Parmi les autres membres du tribunal, il faut accorder une place spéciale à Nicolas Mikhaïlov, brutalement atteint, en plein essor de sa carrière, par la réhabilitation des « médecins assassins ». Cet ancien dirigeant des komsomols avait été promu par Staline au secrétariat du comité central, chargé de prononcer le 21 janvier 1953 le discours solennel pour l’anniversaire de la mort de Lénine, puis nommé secrétaire du comité régional du Parti de Moscou en mars. Cet antisémite virulent avait rédigé un projet de lettre proposant la déportation massive des juifs en Sibérie. Staline, la jugeant trop brutale, l’avait envoyée aux archives. Mikhaïlov ne pouvait donc pardonner à Beria ni la réhabilitation des médecins, qui avait compromis sa carrière, ni la dénonciation de la torture pour arracher leurs aveux. Il avait, de plus, au plénum, accusé Beria d’être un espion et avait fait partie de la commission chargée de rédiger la résolution condamnant Beria. Une fois le jugement de Beria prononcé, il fut mis au placard, envoyé ambassadeur en Pologne, un pays où l’on n’a jamais aimé les Russes, avant d’être transféré dans un placard plus lointain et plus modeste : en Indonésie.

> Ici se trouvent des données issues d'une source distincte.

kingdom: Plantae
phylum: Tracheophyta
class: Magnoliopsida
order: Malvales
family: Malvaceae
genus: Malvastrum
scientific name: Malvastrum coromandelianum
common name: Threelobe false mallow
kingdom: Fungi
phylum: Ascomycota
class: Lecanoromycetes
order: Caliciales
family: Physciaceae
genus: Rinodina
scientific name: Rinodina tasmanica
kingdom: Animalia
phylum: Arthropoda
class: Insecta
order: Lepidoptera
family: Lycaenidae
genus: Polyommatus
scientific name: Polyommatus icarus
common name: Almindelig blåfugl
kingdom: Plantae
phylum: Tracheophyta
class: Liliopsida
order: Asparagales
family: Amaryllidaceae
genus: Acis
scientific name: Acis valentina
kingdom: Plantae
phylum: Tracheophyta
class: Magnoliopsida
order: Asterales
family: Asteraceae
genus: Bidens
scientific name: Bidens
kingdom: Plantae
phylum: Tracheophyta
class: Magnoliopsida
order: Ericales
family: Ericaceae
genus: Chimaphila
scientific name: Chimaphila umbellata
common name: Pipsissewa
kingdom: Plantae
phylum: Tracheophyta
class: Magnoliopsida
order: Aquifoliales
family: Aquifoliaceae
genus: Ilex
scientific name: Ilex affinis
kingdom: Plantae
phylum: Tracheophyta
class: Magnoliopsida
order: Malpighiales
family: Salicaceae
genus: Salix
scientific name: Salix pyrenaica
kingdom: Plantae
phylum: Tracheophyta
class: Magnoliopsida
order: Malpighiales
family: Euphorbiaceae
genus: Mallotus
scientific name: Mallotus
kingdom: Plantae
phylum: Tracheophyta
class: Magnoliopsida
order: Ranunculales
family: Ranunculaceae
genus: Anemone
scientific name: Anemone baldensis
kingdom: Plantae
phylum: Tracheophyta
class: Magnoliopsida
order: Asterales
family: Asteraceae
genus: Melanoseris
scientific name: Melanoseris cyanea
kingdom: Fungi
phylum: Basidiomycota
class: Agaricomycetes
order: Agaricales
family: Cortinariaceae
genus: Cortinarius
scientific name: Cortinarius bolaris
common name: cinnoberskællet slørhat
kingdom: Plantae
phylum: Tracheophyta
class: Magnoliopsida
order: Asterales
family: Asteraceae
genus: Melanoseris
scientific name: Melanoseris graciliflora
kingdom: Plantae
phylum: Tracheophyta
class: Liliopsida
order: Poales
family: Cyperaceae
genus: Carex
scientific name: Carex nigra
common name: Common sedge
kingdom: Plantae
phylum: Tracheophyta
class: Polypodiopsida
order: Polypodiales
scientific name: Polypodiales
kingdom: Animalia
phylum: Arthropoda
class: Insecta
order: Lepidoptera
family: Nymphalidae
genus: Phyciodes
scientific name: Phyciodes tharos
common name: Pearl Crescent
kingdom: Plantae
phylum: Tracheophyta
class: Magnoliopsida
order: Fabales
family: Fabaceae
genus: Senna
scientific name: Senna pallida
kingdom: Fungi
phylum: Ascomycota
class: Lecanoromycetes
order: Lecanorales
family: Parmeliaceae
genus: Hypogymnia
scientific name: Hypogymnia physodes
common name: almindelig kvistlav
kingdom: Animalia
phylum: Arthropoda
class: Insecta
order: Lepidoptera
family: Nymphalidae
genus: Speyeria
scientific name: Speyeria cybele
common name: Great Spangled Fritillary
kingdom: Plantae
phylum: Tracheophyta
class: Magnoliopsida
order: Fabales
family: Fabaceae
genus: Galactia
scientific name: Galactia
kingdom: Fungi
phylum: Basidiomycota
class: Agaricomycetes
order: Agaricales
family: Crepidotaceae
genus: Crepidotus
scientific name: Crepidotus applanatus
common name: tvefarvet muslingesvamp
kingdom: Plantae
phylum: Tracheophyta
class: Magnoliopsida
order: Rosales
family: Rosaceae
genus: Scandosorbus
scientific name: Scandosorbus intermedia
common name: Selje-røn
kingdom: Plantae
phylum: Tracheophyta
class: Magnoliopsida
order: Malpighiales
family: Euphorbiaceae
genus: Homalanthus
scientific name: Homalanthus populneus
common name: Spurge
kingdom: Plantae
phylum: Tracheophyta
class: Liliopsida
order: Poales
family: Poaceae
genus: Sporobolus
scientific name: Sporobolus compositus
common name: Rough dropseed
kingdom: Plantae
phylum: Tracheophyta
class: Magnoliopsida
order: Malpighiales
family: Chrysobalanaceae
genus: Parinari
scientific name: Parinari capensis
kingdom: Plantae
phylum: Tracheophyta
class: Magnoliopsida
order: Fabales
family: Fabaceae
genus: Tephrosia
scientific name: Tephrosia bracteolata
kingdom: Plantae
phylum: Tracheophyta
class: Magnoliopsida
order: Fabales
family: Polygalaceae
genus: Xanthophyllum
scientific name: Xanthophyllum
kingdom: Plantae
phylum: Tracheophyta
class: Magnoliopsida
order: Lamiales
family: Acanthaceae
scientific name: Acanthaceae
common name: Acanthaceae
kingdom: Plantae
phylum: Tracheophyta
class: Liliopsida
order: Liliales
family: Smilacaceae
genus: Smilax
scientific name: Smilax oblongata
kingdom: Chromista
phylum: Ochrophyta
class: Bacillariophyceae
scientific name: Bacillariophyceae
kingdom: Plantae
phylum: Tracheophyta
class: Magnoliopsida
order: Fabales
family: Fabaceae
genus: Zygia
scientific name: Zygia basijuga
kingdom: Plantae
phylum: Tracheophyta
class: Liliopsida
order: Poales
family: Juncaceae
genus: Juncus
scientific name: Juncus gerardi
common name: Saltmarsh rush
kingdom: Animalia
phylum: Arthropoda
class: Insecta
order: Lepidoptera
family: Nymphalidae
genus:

Siègent aussi au tribunal le général Moskalenko, chargé d’organiser l’arrestation de Beria le 26 juin, et le président des « syndicats » officiels d’État soviétiques qui n’avaient de syndicats que le nom, Chvernik. Beria lui avait manifesté un vif mépris ; le 5 mars 1953, il s’était opposé à la proposition de le nommer président du Soviet suprême : « Personne ne le connaît dans le peuple. » Le président du conseil central des syndicats n’était effectivement, pour les quelque soixante millions de syndiqués d’office, qu’un obscur bureaucrate dont ils n’attendaient rien. Beria avait aussi refusé qu’il soit invité aux réunions du présidium. Chvernik avait de quoi lui en vouloir.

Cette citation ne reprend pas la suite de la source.